> **TRY IT**: Switch "Σανδάλια" to "Πέδιλα" throughout the data, starting at the beginning and continuing through the line containing "Energías renovables", and leave everything else unchanged. Omit the pictures from your answer.

> **Stored dataset items**:
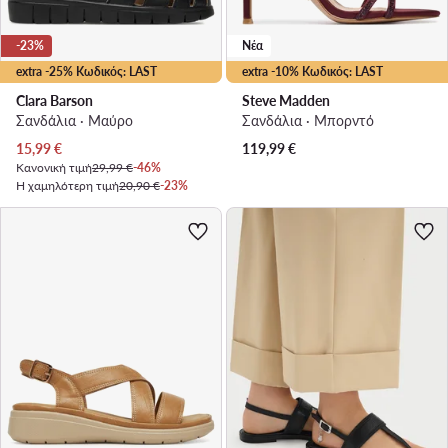
-23%
Νέα
extra -25% Κωδικός: LAST
extra -10% Κωδικός: LAST
Clara Barson
Steve Madden
Σανδάλια · Μαύρο
Σανδάλια · Μπορντό
Τρέχουσα τιμή
15,99
€
119,99
€
Κανονική τιμή
29,99 €
-46%
Η χαμηλότερη τιμή
20,90 €
-23%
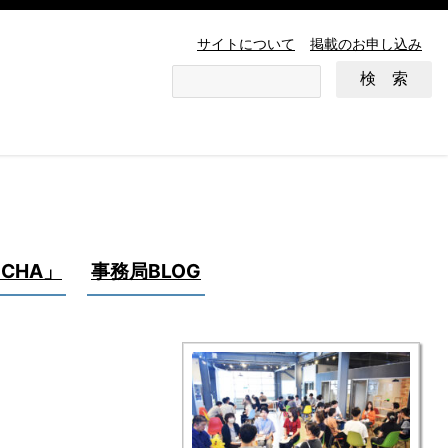
サイトについて
掲載のお申し込み
CHA」
事務局BLOG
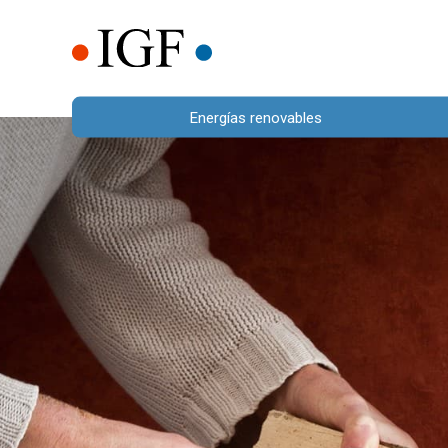
Energías renovables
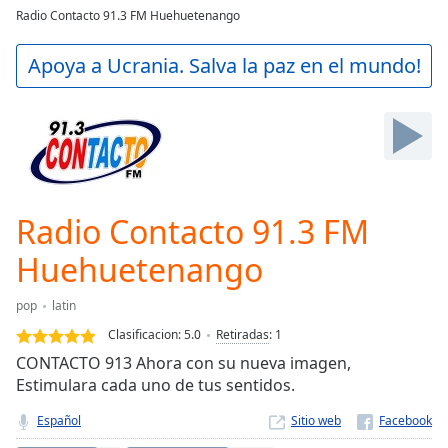
loading.
Radio Contacto 91.3 FM Huehuetenango
Play
Video
Apoya a Ucrania. Salva la paz en el mundo!
Play
Skip
Backward
Skip
Forward
Mute
Current
Time
0:00
Radio Contacto 91.3 FM
/
Duration
-:-
Huehuetenango
Loaded
:
0.00%
pop
latin
Stream
Clasificacion:
5.0
Retiradas
:
1
Type
LIVE
CONTACTO 913 Ahora con su nueva imagen,
Seek to
Estimulara cada uno de tus sentidos.
live,
currently
behind
Español
Sitio web
live
LIVE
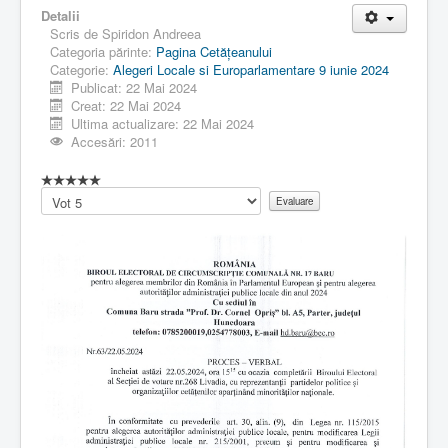
Detalii
Scris de
Spiridon Andreea
Categoria părinte:
Pagina Cetăţeanului
Categorie:
Alegeri Locale si Europarlamentare 9 iunie 2024
Publicat: 22 Mai 2024
Creat: 22 Mai 2024
Ultima actualizare: 22 Mai 2024
Accesări: 2011
Vă
rugăm
să
evaluați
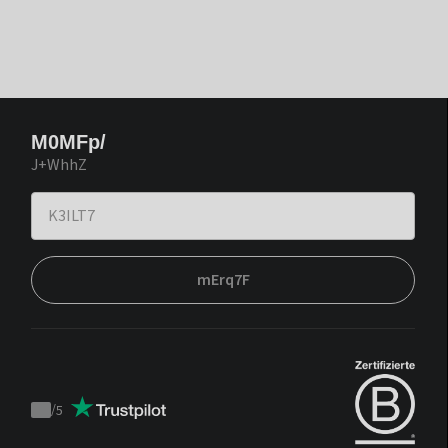
M0MFp/
J+WhhZ
mErq7F
/
5
Trustpilot
score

> **EXERCISE OUTPUT**:
-23%
Νέα
extra -25% Κωδικός: LAST
extra -10% Κωδικός: LAST
Clara Barson
Steve Madden
Πέδιλα · Μαύρο
Πέδιλα · Μπορντό
Τρέχουσα τιμή
15,99
€
119,99
€
Κανονική τιμή
29,99 €
-46%
Η χαμηλότερη τιμή
20,90 €
-23%
サイトについて
掲載のお申し込み
CHA」
事務局BLOG
Energías renovables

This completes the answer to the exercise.